| PAGE TEXT |
==============================

I was trying to implement Fermat's primality test in Scheme.
I wrote a procedure fermat2(initially called fermat1) which returns true
when a^p-1 congruent 1(mod p) (please read it correctly guys!!)
a
every prime p number should satisfy the procedure (And hence Fermat's little theorem .. )
for any a
But when I tried to count the number of times this procedure yields true for a fixed number of trials ... ( using countt procedure, described in code) I got shocking results ans
So I changed the procedure slightly (I don't see any logical change .. may be I'm blind) and named it fermat1(replacing older fermat1 , now old fermat1 ->fermat2) and it worked .. the prime numbers passed the test all the times ...
why on earth the procedure fermat2 called less number of times ... what is actually wrong??
if it is wrong why don't I get error ... instead that computation is skipped!!(I think so!)
all you have to do , to understand what I'm trying to tell is
(countt fermat2 19 100)
(countt fermat1 19 100)
and see for yourself.

==============================

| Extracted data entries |

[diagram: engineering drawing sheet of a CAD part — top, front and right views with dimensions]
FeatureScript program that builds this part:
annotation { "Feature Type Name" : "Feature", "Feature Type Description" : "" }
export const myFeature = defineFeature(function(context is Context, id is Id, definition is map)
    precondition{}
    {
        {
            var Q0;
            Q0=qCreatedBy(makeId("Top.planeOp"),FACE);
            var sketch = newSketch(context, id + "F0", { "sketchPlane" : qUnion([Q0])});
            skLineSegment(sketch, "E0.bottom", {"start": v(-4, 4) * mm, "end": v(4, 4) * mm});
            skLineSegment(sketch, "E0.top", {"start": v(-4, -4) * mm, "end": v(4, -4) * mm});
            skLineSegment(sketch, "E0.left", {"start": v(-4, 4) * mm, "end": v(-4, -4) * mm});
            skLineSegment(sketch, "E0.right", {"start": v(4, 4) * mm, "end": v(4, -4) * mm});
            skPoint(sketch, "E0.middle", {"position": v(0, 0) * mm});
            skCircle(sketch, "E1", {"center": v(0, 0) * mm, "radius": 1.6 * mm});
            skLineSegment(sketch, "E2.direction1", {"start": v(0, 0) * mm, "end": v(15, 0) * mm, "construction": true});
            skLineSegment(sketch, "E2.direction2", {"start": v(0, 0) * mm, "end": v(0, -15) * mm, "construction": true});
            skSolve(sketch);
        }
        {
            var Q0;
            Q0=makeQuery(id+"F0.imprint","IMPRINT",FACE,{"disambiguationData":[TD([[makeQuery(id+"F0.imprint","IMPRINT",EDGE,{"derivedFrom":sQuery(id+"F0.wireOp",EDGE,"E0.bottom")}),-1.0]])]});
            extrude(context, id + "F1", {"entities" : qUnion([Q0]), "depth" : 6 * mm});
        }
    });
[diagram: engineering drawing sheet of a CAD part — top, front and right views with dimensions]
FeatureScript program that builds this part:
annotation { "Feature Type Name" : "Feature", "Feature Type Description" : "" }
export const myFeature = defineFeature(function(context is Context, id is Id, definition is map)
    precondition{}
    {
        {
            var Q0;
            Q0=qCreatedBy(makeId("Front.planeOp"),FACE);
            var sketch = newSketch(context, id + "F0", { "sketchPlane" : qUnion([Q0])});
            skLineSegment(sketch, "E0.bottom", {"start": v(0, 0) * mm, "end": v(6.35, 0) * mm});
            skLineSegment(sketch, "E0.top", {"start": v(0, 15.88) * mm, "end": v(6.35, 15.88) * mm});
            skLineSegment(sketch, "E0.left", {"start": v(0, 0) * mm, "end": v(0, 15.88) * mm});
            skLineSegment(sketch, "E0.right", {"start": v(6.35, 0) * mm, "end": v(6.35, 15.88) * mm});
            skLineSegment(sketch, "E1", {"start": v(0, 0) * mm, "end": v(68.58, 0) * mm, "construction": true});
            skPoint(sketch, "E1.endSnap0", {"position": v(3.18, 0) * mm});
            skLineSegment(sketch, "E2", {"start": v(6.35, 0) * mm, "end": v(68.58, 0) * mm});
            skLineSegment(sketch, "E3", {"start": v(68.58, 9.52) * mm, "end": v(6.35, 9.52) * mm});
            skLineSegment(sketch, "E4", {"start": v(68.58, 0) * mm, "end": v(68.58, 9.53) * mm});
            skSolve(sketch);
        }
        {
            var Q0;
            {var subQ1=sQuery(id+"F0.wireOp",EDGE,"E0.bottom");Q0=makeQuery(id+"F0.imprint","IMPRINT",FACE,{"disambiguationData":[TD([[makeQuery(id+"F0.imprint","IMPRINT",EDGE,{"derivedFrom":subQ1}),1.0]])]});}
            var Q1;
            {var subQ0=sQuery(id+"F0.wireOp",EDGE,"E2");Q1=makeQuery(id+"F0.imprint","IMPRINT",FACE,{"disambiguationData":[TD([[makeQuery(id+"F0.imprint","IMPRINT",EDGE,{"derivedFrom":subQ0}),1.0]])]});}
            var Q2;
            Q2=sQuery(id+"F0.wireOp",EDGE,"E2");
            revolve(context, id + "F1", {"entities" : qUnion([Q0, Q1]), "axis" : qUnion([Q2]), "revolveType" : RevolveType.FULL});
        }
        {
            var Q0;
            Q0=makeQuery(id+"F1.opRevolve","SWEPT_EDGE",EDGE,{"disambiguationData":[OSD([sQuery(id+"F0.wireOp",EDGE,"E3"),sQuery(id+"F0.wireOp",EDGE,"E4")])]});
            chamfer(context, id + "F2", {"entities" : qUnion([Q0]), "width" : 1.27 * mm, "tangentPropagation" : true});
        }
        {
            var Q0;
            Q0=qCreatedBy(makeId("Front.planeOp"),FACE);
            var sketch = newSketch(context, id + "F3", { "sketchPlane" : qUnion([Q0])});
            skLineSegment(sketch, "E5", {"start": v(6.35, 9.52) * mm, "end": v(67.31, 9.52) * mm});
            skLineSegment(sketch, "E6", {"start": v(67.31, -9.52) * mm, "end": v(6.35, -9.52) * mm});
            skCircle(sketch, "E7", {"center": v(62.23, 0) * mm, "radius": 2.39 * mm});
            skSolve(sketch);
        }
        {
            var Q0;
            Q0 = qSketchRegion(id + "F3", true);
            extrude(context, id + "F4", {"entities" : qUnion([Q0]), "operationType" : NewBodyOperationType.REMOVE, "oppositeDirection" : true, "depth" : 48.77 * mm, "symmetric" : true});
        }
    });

==============================

| WHAT THE EXERCISE ASKS |
Copy the Fermat primality test post word for word, starting at "if it is wrong" and ending at "fermat1 19 100)".

| COMPLETED EXERCISE |
if it is wrong why don't I get error ... instead that computation is skipped!!(I think so!)
all you have to do , to understand what I'm trying to tell is
(countt fermat2 19 100)
(countt fermat1 19 100)